The 39th Conference on
Image and Vision Computing New Zealand

4-6 December 2024
Christchurch, New Zealand and Online


Keynotes

Jeffrey Donatelli is a computational staff scientist who leads the Mathematics for Experimental Science Group in the Mathematics Department at Berkeley Lab. He is also the deputy director and math lead of the Center for Advanced Mathematics for Energy Research Applications (CAMERA). He was a DOE Computational Science Graduate Student Fellow from 2009 to 2013 and received his Ph.D. in applied mathematics from UC Berkeley in 2013. His research interests include numerical analysis, computational harmonic analysis, and high-performance computing applied to problems in imaging. His recent work has focused on developing new mathematics and algorithms to solve challenging inverse problems arising from emerging X-ray experiments, including fluctuation X-ray scattering, single-particle diffraction, X-ray nanocrystallography, coherent surface scattering imaging, and more.

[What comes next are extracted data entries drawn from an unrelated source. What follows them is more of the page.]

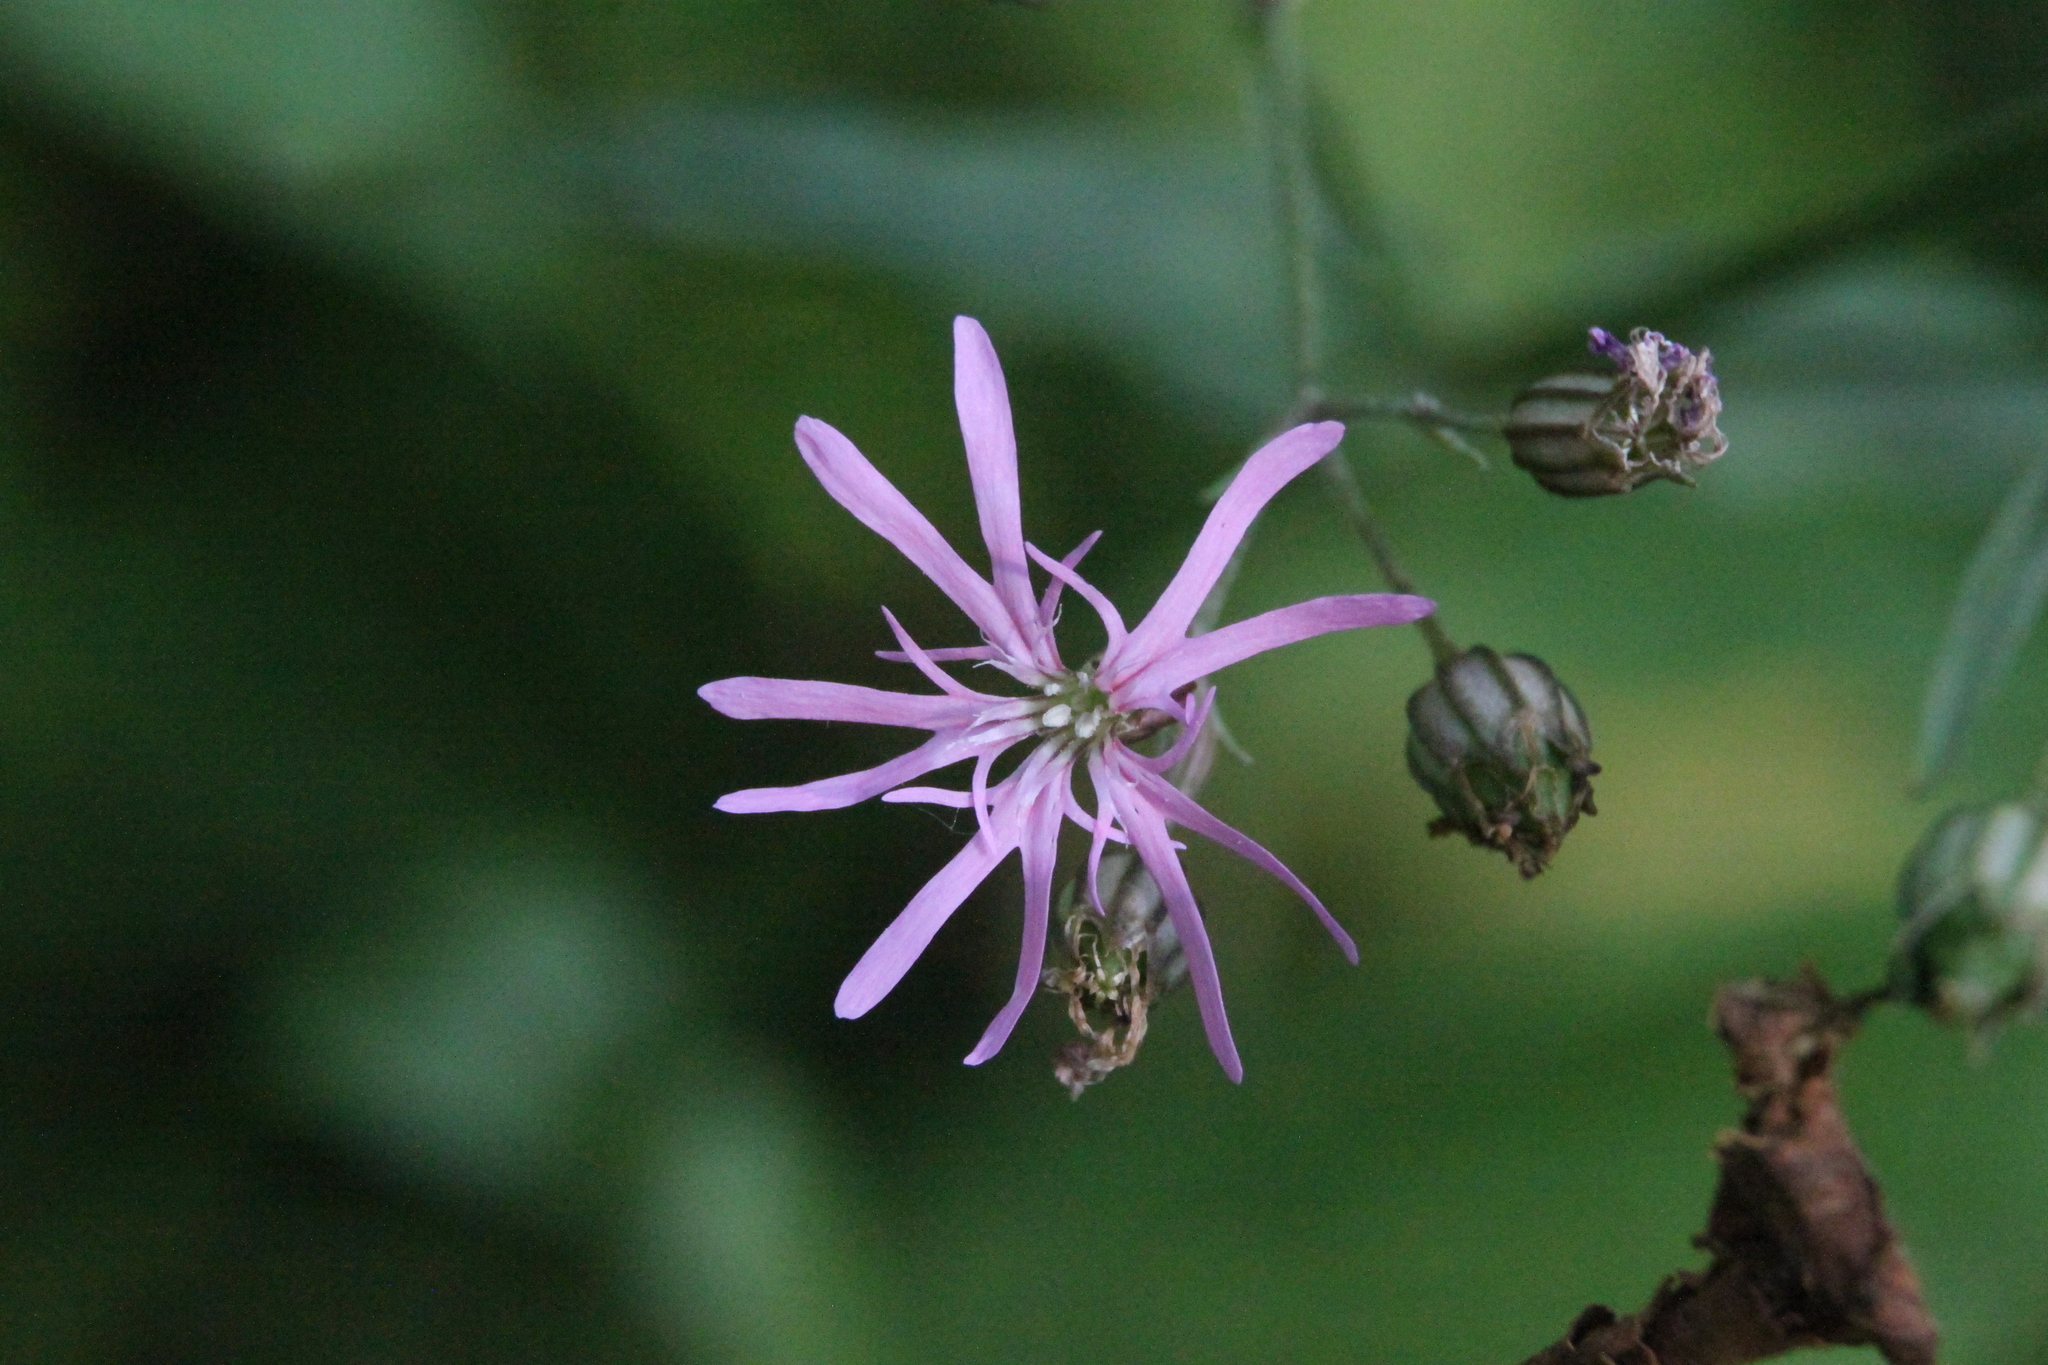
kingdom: Plantae
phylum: Tracheophyta
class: Magnoliopsida
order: Caryophyllales
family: Caryophyllaceae
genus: Silene
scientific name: Silene flos-cuculi
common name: Ragged-robin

Andrew Lensen is a Senior Lecturer (Pūkenga Matua) in Artificial Intelligence (Atamai Horihori) at the School of Engineering and Computer Science and Centre for Data Science and Artificial Intelligence at Te Herenga Waka — the Victoria University of Wellington, New Zealand

Mengjie Zhang is the director of the Te Whiri Kawe – the Centre for Data Science and Artificial Intelligence at the Te Herenga Waka — the Victoria University of Wellington, New Zealand. He also heads the interdisciplinary Research Group of Evolutionary Computation and Machine Learning.

Julian Maclaren is a board of director at the Nelson AI Institute. He spent four years as a scientist in Freiburg, Germany, at one of Europe’s leading MRI research labs and six years in Silicon Valley, mainly at Stanford University. Julian is the inventor of a number of patents relating to computer vision, motion tracking and MRI, many of which have been commercialised.